=== Begin Enclosure ===

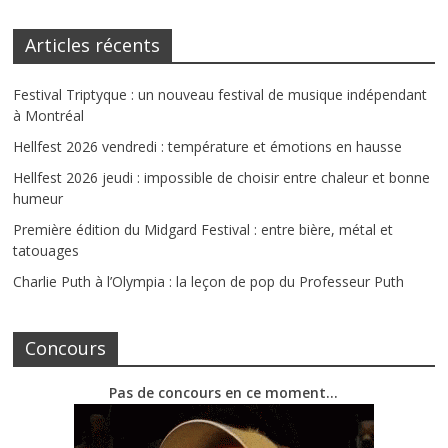
Articles récents
Festival Triptyque : un nouveau festival de musique indépendant
à Montréal
Hellfest 2026 vendredi : température et émotions en hausse
Hellfest 2026 jeudi : impossible de choisir entre chaleur et bonne
humeur
Première édition du Midgard Festival : entre bière, métal et
tatouages
Charlie Puth à l’Olympia : la leçon de pop du Professeur Puth
Concours
Pas de concours en ce moment…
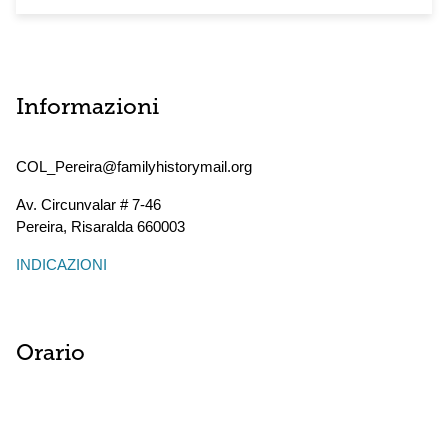
Informazioni
COL_Pereira@familyhistorymail.org
Av. Circunvalar # 7-46
Pereira
,
Risaralda
660003
INDICAZIONI
Orario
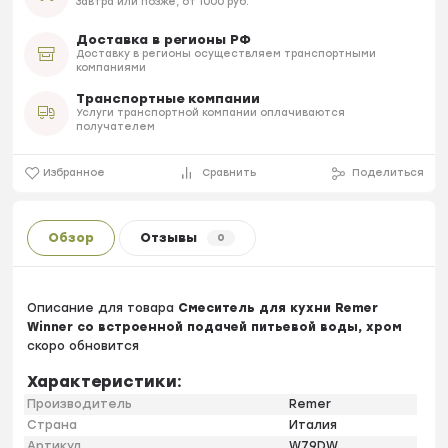
Завтра или позже, от 1000 руб.
Доставка в регионы РФ
Доставку в регионы осуществляем транспортными
компаниями
Транспортные компании
Услуги транспортной компании оплачиваются
получателем
Избранное
Сравнить
Поделиться
Обзор
Отзывы
0
Описание для товара
Смеситель для кухни Remer
Winner со встроенной подачей питьевой воды, хром
скоро обновится
Характеристики:
Производитель
Remer
Страна
Италия
Артикул
W79DW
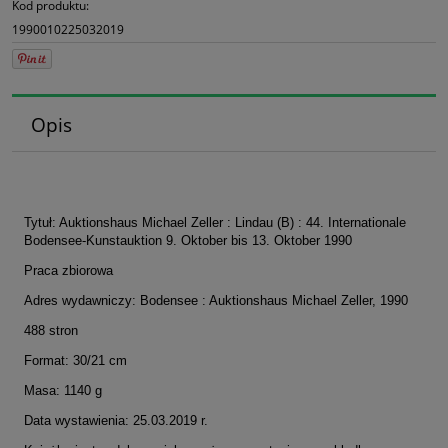
Kod produktu:
1990010225032019
Opis
Tytuł: Auktionshaus Michael Zeller : Lindau (B) : 44. Internationale
Bodensee-Kunstauktion 9. Oktober bis 13. Oktober 1990
Praca zbiorowa
Adres wydawniczy: Bodensee : Auktionshaus Michael Zeller, 1990
488 stron
Format: 30/21 cm
Masa: 1140 g
Data wystawienia: 25.03.2019 r.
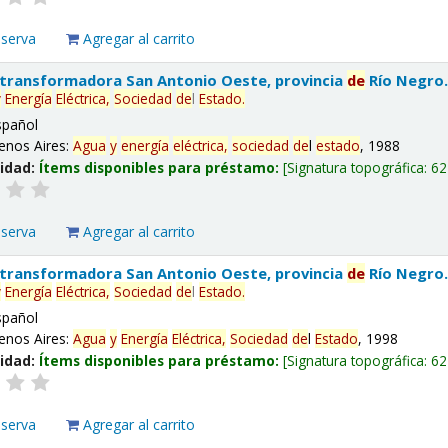
eserva
Agregar al carrito
 transformadora San Antonio Oeste, provincia
de
Río Negro
y
Energía
Eléctrica,
Sociedad
de
l
Estado
.
spañol
enos Aires:
Agua
y
energía
eléctrica,
sociedad
de
l
estado
, 1988
lidad:
Ítems disponibles para préstamo:
Signatura topográfica:
62
eserva
Agregar al carrito
 transformadora San Antonio Oeste, provincia
de
Río Negro
y
Energía
Eléctrica,
Sociedad
de
l
Estado
.
spañol
enos Aires:
Agua
y
Energía
Eléctrica,
Sociedad
de
l
Estado
, 1998
lidad:
Ítems disponibles para préstamo:
Signatura topográfica:
62
eserva
Agregar al carrito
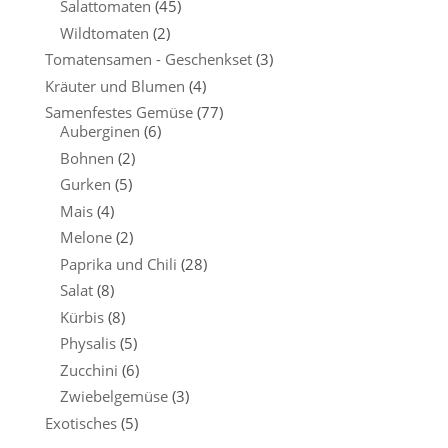
Salattomaten
(45)
Wildtomaten
(2)
Tomatensamen - Geschenkset
(3)
Kräuter und Blumen
(4)
Samenfestes Gemüse
(77)
Auberginen
(6)
Bohnen
(2)
Gurken
(5)
Mais
(4)
Melone
(2)
Paprika und Chili
(28)
Salat
(8)
Kürbis
(8)
Physalis
(5)
Zucchini
(6)
Zwiebelgemüse
(3)
Exotisches
(5)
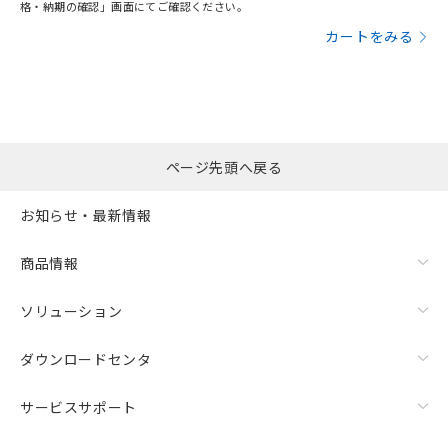
格・納期の確認」画面にてご確認ください。
カートをみる
ページ先頭へ戻る
お知らせ・最新情報
商品情報
ソリューション
ダウンロードセンタ
サービスサポート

=== End Enclosure ===

* REQUIREMENT
Reproduce verbatim, line for line, the text read from every item above, leaving out the pictures.

* ANSWER TO THE PROBLEM
Articles récents
Festival Triptyque : un nouveau festival de musique indépendant
à Montréal
Hellfest 2026 vendredi : température et émotions en hausse
Hellfest 2026 jeudi : impossible de choisir entre chaleur et bonne
humeur
Première édition du Midgard Festival : entre bière, métal et
tatouages
Charlie Puth à l’Olympia : la leçon de pop du Professeur Puth
Concours
Pas de concours en ce moment…
Informazioni
COL_Pereira@familyhistorymail.org
Av. Circunvalar # 7-46
Pereira
,
Risaralda
660003
INDICAZIONI
Orario
Завтра или позже, от 1000 руб.
Доставка в регионы РФ
Доставку в регионы осуществляем транспортными
компаниями
Транспортные компании
Услуги транспортной компании оплачиваются
получателем
Избранное
Сравнить
Поделиться
Обзор
Отзывы
0
Описание для товара
Смеситель для кухни Remer
Winner со встроенной подачей питьевой воды, хром
скоро обновится
Характеристики:
Производитель
Remer
Страна
Италия
Артикул
W79DW
Kod produktu:
1990010225032019
Opis
Tytuł: Auktionshaus Michael Zeller : Lindau (B) : 44. Internationale
Bodensee-Kunstauktion 9. Oktober bis 13. Oktober 1990
Praca zbiorowa
Adres wydawniczy: Bodensee : Auktionshaus Michael Zeller, 1990
488 stron
Format: 30/21 cm
Masa: 1140 g
Data wystawienia: 25.03.2019 r.
eserva
Agregar al carrito
 transformadora San Antonio Oeste, provincia
de
Río Negro
y
Energía
Eléctrica,
Sociedad
de
l
Estado
.
spañol
enos Aires:
Agua
y
energía
eléctrica,
sociedad
de
l
estado
, 1988
lidad:
Ítems disponibles para préstamo:
Signatura topográfica:
62
eserva
Agregar al carrito
 transformadora San Antonio Oeste, provincia
de
Río Negro
y
Energía
Eléctrica,
Sociedad
de
l
Estado
.
spañol
enos Aires:
Agua
y
Energía
Eléctrica,
Sociedad
de
l
Estado
, 1998
lidad:
Ítems disponibles para préstamo:
Signatura topográfica:
62
eserva
Agregar al carrito
Salattomaten
(45)
Wildtomaten
(2)
Tomatensamen - Geschenkset
(3)
Kräuter und Blumen
(4)
Samenfestes Gemüse
(77)
Auberginen
(6)
Bohnen
(2)
Gurken
(5)
Mais
(4)
Melone
(2)
Paprika und Chili
(28)
Salat
(8)
Kürbis
(8)
Physalis
(5)
Zucchini
(6)
Zwiebelgemüse
(3)
Exotisches
(5)
格・納期の確認」画面にてご確認ください。
カートをみる
ページ先頭へ戻る
お知らせ・最新情報
商品情報
ソリューション
ダウンロードセンタ
サービスサポート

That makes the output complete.